Charting the Way Forward for a Robust and Adaptive AI Governance Framework
SEBI’s paper is an important first step toward regulating AI/ML in financial markets, but many crucial adjustments are required to get from intention to impact. First, SEBI has to define culpability and institutional accountability. The existing architecture ambiguously assigns responsibilities to developers, deployers, and board members. A specific attribution model—possibly through revisions to SEBI’s regulations or interpretative advice under the Companies Act—should establish the standard of care required of all stakeholders.
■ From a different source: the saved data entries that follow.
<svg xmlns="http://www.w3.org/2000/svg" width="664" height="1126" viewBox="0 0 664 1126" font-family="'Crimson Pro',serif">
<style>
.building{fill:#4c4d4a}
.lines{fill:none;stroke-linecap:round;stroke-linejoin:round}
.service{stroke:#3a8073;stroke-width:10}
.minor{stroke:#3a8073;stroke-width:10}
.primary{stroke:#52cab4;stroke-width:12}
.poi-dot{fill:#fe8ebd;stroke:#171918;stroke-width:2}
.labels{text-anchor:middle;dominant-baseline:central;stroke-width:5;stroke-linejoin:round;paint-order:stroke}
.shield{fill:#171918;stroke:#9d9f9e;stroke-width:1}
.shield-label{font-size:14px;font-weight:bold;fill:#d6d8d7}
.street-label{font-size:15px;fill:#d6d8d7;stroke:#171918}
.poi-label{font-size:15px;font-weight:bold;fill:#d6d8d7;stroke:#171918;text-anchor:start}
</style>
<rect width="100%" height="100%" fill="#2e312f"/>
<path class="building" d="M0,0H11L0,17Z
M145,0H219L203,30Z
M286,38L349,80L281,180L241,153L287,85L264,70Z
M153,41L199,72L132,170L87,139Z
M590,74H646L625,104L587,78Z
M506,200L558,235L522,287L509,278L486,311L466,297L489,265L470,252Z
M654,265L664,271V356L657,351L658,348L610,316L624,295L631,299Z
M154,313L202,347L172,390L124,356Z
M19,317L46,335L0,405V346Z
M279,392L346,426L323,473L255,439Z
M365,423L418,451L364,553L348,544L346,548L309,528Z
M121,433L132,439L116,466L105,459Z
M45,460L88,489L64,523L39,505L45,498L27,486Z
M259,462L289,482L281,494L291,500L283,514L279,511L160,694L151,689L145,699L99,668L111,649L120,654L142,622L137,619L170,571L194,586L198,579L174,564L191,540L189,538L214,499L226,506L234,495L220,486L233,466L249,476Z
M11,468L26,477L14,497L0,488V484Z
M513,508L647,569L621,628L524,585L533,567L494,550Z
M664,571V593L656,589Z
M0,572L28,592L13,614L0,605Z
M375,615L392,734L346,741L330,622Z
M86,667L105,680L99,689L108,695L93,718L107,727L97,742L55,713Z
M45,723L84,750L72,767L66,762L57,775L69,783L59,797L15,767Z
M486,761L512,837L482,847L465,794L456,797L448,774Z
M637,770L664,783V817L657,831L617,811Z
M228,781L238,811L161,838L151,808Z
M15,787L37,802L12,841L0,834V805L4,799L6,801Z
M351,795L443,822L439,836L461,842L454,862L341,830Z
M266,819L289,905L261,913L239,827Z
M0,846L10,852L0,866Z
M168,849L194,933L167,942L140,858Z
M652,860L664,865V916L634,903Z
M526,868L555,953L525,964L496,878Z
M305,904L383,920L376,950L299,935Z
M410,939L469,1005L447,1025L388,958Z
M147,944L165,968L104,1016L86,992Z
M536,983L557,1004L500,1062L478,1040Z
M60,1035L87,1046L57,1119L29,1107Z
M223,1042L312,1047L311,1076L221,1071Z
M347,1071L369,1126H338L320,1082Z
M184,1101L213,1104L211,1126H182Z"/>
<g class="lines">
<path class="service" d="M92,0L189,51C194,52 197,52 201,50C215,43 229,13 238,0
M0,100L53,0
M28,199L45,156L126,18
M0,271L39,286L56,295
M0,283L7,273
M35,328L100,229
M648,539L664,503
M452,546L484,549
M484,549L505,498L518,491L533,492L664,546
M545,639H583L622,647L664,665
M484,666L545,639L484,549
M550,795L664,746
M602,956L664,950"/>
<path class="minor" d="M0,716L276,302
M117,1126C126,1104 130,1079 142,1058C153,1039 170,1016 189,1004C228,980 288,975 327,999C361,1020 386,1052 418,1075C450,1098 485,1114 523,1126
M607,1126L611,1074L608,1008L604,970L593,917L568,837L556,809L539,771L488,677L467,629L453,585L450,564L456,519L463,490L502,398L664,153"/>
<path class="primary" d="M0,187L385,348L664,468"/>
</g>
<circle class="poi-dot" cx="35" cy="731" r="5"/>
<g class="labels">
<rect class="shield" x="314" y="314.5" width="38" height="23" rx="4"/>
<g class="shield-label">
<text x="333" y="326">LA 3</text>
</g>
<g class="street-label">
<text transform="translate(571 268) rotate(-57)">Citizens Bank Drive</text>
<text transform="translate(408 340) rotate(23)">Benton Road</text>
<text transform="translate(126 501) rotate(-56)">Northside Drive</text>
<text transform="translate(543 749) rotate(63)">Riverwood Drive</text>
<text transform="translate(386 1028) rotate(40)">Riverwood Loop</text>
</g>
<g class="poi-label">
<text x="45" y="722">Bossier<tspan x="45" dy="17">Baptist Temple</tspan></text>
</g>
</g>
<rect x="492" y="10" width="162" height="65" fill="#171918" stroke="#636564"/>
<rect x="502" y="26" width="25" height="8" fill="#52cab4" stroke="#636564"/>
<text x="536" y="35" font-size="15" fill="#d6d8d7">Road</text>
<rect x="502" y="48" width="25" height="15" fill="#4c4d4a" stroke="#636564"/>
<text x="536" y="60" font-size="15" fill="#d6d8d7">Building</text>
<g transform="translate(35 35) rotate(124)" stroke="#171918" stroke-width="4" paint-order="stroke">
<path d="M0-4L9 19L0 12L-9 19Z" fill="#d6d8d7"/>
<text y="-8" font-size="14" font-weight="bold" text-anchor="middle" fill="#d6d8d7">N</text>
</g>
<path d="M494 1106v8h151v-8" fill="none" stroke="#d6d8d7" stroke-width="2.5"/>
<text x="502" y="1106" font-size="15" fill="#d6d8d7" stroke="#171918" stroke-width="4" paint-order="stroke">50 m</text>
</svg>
Directors and compliance officials must understand what “due diligence” entails in AI supervision.
Second, the current uniform regulatory system must be replaced with a calibrated, risk-based framework. AI applications vary greatly in sophistication and influence, ranging from simple chatbots to high-frequency trading platforms. Regulations should be proportional to the risk profile and systemic significance. Third, SEBI should explore establishing procedural protections such as required algorithmic audit cycles, internal accountability systems, and adverse-event reporting methods. These operational elements will add enforceability to an otherwise principle-driven system.
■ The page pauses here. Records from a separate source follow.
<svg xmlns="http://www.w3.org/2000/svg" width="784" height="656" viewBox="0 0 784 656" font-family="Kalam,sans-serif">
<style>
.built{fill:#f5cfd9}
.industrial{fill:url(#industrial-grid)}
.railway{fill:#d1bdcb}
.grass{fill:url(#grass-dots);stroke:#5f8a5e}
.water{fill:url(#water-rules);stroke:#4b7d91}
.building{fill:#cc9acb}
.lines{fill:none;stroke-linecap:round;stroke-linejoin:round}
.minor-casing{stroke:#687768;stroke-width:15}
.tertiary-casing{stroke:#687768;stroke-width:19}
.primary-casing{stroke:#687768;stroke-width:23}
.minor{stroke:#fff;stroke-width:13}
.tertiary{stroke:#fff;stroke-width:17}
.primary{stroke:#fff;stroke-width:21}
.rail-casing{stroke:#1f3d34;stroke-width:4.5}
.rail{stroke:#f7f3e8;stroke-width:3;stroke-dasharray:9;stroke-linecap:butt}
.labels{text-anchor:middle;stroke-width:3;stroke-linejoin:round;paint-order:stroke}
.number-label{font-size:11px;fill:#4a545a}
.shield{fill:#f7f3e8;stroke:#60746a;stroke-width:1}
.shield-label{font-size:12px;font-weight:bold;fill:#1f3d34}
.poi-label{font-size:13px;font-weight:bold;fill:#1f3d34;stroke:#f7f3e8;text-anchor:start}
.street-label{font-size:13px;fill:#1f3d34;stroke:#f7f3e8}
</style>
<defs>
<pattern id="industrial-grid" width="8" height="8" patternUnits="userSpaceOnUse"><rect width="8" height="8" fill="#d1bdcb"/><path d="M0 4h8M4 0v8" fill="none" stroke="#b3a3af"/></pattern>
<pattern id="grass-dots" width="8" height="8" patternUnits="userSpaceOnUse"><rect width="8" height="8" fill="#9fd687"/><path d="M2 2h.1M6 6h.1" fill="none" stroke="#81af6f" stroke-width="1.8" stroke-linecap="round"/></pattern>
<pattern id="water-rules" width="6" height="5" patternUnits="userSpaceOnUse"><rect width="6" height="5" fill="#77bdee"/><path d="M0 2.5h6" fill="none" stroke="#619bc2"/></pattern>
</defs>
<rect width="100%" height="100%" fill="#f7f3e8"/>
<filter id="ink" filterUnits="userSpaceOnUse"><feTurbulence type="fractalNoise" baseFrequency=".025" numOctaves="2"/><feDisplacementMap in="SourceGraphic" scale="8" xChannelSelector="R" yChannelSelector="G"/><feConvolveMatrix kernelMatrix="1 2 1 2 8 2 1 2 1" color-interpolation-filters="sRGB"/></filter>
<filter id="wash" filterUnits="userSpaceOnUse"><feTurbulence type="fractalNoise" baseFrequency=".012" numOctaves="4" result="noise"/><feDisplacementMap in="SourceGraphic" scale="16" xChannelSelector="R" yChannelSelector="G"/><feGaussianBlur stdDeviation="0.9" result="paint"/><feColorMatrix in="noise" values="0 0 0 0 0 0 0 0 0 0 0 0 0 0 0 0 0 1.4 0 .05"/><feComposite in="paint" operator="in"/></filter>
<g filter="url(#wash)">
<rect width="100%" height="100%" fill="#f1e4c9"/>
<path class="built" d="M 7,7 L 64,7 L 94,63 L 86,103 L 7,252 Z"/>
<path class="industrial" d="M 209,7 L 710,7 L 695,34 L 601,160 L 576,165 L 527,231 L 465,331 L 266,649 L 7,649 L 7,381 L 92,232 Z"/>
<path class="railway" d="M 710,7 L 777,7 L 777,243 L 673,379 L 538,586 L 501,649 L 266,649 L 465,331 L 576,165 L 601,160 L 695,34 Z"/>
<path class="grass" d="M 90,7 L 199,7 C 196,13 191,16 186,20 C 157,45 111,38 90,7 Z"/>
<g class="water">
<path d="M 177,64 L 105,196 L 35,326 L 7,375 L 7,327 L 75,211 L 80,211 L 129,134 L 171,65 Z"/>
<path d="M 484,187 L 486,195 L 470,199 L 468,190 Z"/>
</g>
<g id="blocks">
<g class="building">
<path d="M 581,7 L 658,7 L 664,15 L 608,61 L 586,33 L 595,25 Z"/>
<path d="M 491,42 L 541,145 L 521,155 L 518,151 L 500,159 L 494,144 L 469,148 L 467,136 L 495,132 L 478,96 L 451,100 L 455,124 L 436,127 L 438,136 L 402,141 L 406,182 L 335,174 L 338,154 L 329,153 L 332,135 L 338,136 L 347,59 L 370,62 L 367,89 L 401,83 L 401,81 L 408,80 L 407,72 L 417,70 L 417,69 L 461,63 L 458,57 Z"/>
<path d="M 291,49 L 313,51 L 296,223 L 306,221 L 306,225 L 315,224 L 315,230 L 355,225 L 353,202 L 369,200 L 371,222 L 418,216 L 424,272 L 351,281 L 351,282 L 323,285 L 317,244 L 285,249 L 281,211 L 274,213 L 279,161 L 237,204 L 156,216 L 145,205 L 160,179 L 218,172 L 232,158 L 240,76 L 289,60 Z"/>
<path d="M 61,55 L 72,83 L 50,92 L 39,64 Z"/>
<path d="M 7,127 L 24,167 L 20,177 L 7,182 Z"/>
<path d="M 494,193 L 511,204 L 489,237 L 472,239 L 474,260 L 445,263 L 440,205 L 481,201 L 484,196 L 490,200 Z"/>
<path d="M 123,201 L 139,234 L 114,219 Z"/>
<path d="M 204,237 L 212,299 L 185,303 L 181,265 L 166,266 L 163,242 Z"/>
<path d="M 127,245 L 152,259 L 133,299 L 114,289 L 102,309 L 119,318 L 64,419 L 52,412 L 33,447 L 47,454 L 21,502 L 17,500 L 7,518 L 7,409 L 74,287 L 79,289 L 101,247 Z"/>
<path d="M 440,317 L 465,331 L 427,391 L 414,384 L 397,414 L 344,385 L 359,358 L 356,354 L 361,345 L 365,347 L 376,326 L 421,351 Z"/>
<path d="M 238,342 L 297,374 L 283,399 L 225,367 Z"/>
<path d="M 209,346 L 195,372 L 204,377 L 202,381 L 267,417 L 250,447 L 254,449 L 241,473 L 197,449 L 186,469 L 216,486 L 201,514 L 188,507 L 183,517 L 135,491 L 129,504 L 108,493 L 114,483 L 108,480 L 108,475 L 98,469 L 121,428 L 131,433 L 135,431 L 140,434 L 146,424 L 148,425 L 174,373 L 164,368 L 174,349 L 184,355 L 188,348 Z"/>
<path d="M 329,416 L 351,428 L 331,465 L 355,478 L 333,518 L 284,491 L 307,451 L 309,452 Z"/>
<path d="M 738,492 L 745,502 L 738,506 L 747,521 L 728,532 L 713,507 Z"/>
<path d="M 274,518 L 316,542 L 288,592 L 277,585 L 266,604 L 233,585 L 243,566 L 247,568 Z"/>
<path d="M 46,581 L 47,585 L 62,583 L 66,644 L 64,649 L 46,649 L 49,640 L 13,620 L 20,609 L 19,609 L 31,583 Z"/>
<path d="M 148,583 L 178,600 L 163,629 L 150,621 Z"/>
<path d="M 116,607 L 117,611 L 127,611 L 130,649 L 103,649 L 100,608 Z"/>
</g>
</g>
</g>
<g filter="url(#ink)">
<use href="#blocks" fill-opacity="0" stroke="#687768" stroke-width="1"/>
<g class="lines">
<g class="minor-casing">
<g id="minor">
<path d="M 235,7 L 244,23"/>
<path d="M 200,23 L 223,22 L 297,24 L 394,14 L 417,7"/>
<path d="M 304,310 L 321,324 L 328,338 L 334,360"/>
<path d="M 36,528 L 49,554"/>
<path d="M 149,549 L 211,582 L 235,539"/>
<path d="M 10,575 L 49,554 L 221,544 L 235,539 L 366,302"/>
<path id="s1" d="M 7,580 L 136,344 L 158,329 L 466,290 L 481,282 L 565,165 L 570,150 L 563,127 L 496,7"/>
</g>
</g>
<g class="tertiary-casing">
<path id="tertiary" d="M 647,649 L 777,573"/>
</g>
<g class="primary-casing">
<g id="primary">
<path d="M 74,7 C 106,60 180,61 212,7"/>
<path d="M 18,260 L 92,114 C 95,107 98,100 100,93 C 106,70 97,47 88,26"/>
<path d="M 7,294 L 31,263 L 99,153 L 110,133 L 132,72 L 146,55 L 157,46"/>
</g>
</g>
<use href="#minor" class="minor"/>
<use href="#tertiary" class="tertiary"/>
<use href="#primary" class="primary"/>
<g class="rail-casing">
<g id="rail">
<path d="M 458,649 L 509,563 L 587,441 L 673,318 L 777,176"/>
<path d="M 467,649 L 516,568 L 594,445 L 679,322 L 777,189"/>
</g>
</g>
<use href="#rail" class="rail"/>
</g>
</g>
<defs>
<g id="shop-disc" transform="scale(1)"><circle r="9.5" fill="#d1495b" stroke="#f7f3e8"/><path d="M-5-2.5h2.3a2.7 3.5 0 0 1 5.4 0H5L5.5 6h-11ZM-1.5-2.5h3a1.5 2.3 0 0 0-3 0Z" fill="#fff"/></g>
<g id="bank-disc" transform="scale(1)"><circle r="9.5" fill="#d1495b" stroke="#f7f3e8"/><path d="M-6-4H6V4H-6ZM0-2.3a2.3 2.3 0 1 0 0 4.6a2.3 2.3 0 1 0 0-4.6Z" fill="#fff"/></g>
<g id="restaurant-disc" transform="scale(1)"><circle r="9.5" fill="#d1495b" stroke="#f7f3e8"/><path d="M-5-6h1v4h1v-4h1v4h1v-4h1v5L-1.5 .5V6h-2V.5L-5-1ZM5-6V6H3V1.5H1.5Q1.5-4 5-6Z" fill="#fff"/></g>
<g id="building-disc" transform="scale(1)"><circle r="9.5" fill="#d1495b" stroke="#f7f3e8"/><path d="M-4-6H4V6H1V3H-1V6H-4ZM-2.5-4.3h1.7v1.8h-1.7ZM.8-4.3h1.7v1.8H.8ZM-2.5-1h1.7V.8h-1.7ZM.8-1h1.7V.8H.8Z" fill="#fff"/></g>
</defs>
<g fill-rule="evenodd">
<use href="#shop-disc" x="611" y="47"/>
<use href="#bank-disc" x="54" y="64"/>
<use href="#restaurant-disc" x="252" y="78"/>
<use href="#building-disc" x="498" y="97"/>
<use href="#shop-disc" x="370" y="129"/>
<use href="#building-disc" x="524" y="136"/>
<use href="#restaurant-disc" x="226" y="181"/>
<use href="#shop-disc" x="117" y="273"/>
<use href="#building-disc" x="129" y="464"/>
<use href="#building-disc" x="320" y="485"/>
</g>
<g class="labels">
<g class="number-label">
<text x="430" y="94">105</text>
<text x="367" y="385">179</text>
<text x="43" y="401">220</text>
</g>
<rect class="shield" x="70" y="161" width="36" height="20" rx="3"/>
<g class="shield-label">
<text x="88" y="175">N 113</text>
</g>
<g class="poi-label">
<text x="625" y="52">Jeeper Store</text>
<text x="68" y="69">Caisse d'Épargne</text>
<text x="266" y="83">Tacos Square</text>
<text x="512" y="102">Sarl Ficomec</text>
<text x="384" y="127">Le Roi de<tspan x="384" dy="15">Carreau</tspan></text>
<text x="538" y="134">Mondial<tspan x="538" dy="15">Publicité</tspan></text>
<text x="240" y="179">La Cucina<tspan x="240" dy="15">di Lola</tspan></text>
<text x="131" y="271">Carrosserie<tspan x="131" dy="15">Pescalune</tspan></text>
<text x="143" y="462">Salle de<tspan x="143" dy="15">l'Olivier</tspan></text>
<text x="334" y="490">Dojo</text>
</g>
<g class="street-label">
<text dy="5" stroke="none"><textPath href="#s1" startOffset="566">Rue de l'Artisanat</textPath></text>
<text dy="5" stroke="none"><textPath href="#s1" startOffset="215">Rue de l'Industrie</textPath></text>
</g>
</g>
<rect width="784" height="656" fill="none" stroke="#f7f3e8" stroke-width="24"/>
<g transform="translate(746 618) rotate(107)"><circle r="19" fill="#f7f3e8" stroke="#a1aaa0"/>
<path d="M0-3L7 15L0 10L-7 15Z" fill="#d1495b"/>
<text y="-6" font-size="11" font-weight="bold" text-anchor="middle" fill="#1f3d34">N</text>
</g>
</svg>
Fourth, the function of human monitoring should be reconsidered. Rather than mandating humans to supervise every AI function, SEBI should develop supervision models suited to the latency, complexity, and criticality of each use case. Finally, the lack of a formal system for stakeholder interaction and feedback integration after implementation must be addressed. SEBI should form a permanent AI/ML advisory council made up of engineers, attorneys, market players, and consumer advocates to ensure ongoing refinement.
Conclusion
SEBI’s consultation paper is a commendable step towards integrating AI/ML governance into the capital market framework of India. However, for it to progress beyond aspirational principles, the framework must incorporate enforceable standards, clarify accountability, and embrace a risk-sensitive regulatory design. Absent these refinements, the framework may fall short in offering operational certainty, legal enforceability, and investor protection. By embracing calibrated supervision, institutional clarity, and stakeholder-driven adaptation, SEBI can construct a future-ready model of AI regulation. The challenge ahead lies not in resisting technological adoption but in regulating it with foresight and precision.